▶ Required action: Word for word, restate all of the data shown below.
*** Opening of The data ***
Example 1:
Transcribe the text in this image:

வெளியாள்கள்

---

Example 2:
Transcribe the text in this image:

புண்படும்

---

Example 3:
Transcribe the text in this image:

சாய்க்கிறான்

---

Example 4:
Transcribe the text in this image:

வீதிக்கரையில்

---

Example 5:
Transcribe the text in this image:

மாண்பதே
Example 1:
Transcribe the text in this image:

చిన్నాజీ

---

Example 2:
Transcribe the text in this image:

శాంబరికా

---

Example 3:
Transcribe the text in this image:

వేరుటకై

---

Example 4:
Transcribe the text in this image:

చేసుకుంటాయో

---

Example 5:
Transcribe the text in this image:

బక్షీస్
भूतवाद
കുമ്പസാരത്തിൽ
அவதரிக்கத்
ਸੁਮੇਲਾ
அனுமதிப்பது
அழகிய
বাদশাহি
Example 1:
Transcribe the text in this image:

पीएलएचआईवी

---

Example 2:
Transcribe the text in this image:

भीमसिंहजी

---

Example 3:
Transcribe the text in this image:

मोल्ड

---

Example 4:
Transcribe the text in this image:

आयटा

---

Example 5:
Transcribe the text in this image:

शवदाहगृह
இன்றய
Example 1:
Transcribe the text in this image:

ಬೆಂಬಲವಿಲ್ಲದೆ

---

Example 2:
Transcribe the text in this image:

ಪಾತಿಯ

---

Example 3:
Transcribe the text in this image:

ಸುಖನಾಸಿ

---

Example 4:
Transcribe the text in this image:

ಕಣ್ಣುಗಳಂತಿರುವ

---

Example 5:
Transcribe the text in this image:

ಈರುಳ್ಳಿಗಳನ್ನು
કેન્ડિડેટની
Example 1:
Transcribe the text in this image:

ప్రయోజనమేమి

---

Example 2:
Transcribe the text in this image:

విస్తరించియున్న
*** Close of The data ***
▶ Finished exercise:
Example 1:
Transcribe the text in this image:

வெளியாள்கள்

---

Example 2:
Transcribe the text in this image:

புண்படும்

---

Example 3:
Transcribe the text in this image:

சாய்க்கிறான்

---

Example 4:
Transcribe the text in this image:

வீதிக்கரையில்

---

Example 5:
Transcribe the text in this image:

மாண்பதே
Example 1:
Transcribe the text in this image:

చిన్నాజీ

---

Example 2:
Transcribe the text in this image:

శాంబరికా

---

Example 3:
Transcribe the text in this image:

వేరుటకై

---

Example 4:
Transcribe the text in this image:

చేసుకుంటాయో

---

Example 5:
Transcribe the text in this image:

బక్షీస్
भूतवाद
കുമ്പസാരത്തിൽ
அவதரிக்கத்
ਸੁਮੇਲਾ
அனுமதிப்பது
அழகிய
বাদশাহি
Example 1:
Transcribe the text in this image:

पीएलएचआईवी

---

Example 2:
Transcribe the text in this image:

भीमसिंहजी

---

Example 3:
Transcribe the text in this image:

मोल्ड

---

Example 4:
Transcribe the text in this image:

आयटा

---

Example 5:
Transcribe the text in this image:

शवदाहगृह
இன்றய
Example 1:
Transcribe the text in this image:

ಬೆಂಬಲವಿಲ್ಲದೆ

---

Example 2:
Transcribe the text in this image:

ಪಾತಿಯ

---

Example 3:
Transcribe the text in this image:

ಸುಖನಾಸಿ

---

Example 4:
Transcribe the text in this image:

ಕಣ್ಣುಗಳಂತಿರುವ

---

Example 5:
Transcribe the text in this image:

ಈರುಳ್ಳಿಗಳನ್ನು
કેન્ડિડેટની
Example 1:
Transcribe the text in this image:

ప్రయోజనమేమి

---

Example 2:
Transcribe the text in this image:

విస్తరించియున్న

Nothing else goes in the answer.